16 May 2006

Dreams come true on Blue Balliett

What is Blue Balliett's Chasing Vermeer, billed as a mystery set in contemporary Chicago, doing on a blog about fantasy? Because I don't think it's a mystery at all. It's a fantasy in the guise of a mystery, and as such less than fully satisfying on both counts.

Adam Liptak, national legal correspondent for the New York Times, provided a perceptive comment about this in the latest NYT Book Review. He was reviewing Balliett's sequel, The Wright 3, but the words apply equally to the first book: "at crucial moments, the novel relies not on the clues and patterns it has worked so hard to plant but on happenstance and suggestions of the supernatural."
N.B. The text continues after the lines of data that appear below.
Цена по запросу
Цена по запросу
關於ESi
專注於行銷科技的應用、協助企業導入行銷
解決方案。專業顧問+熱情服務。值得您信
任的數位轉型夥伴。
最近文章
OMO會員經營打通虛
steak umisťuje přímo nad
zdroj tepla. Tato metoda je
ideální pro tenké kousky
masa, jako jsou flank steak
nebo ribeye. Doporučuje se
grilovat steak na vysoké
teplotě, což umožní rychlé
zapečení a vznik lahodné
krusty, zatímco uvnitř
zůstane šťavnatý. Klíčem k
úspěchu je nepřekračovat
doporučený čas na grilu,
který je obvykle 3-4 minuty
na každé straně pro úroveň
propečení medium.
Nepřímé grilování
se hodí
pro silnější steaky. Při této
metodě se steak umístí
In Chasing Vermeer the kid "detectives" make decisions based on dreams, wild assumptions, and reading pentominoes like tea leaves. That's not how Sherlock Holmes or Encyclopedia Brown work. But relying on instinct and faith in unseen forces holding the universe together is how Ged, Harry Potter, and Luke Skywalker work.
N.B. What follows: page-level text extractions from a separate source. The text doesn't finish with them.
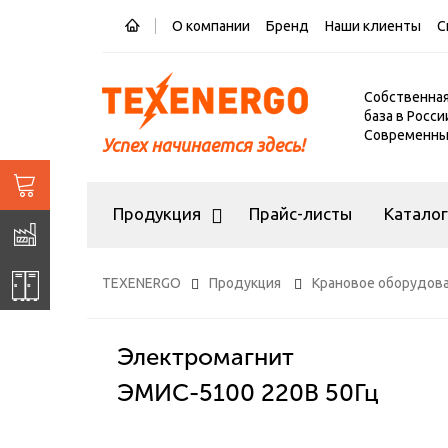
О компании
Бренд
Наши клиенты
С
Собственна
база в Росси
Современный
Успех начинается здесь!
Продукция
Прайс-листы
Катало
TEXENERGO
Продукция
Крановое оборудов
Электромагнит
ЭМИС-5100 220В 50Гц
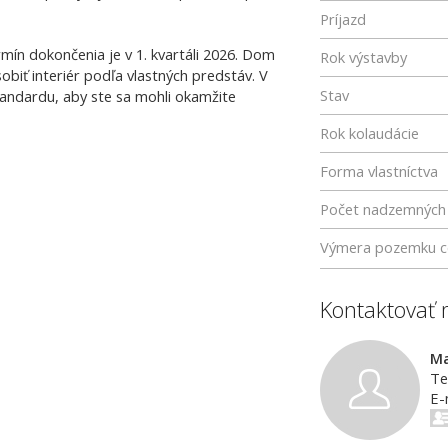
Príjazd
ín dokončenia je v 1. kvartáli 2026. Dom
Rok výstavby
biť interiér podľa vlastných predstáv. V
Stav
ndardu, aby ste sa mohli okamžite
Rok kolaudácie
Forma vlastníctva
Počet nadzemných 
Výmera pozemku c
Kontaktovať 
Ma
Te
E-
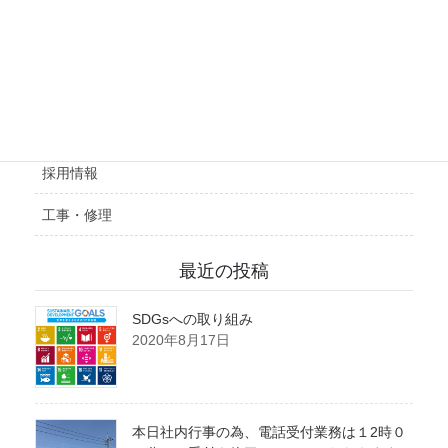
会社概要
施工実績
採用情報
工事・修理
最近の投稿
SDGsへの取り組み
2020年8月17日
本日社内行事の為、電話受付業務は１2時０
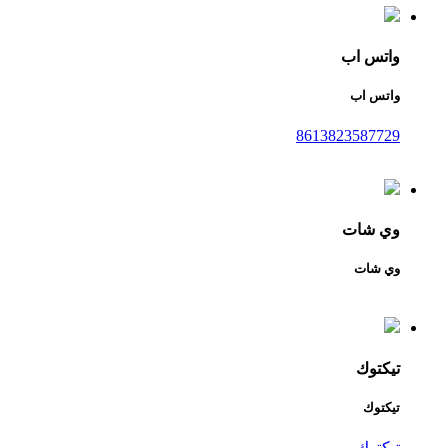
واتس اب
واتس اب
8613823587729
وي شات
وي شات
تيكتوك
تيكتوك
تيكتوك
In a workshop at last month's SCBWI New England conference, I used the opening of Chasing Vermeer as an example of omniscient narration: the narrative voice tells us what no single character can know. That voice is appropriate for a world in which all facts seem to be connected and knowable supernaturally. But the mystery genre rests on what is not known, and on characters finding that out through reason instead of wishfulness.

3 comments:

Tegan said...

It is a rather strange book, to be calling itself a mystery. You seem to have hit on why it isn't very satisfying in some ways, and immensely more satisfying in others.

J. L. Bell said...

Thanks for the comment. As I think further, I wonder if fantasy reassures us good can/will defeat evil because that's how the universe is structured while mystery reassures us that good can/will defeat evil because rational thought can pierce any puzzle.

fusenumber8 said...

I was at a children's literature dinner the other night when someone pinpointed the book's flaws beautifully:

"I like to read books where the kids find the clues. Not books where the clues find the kids".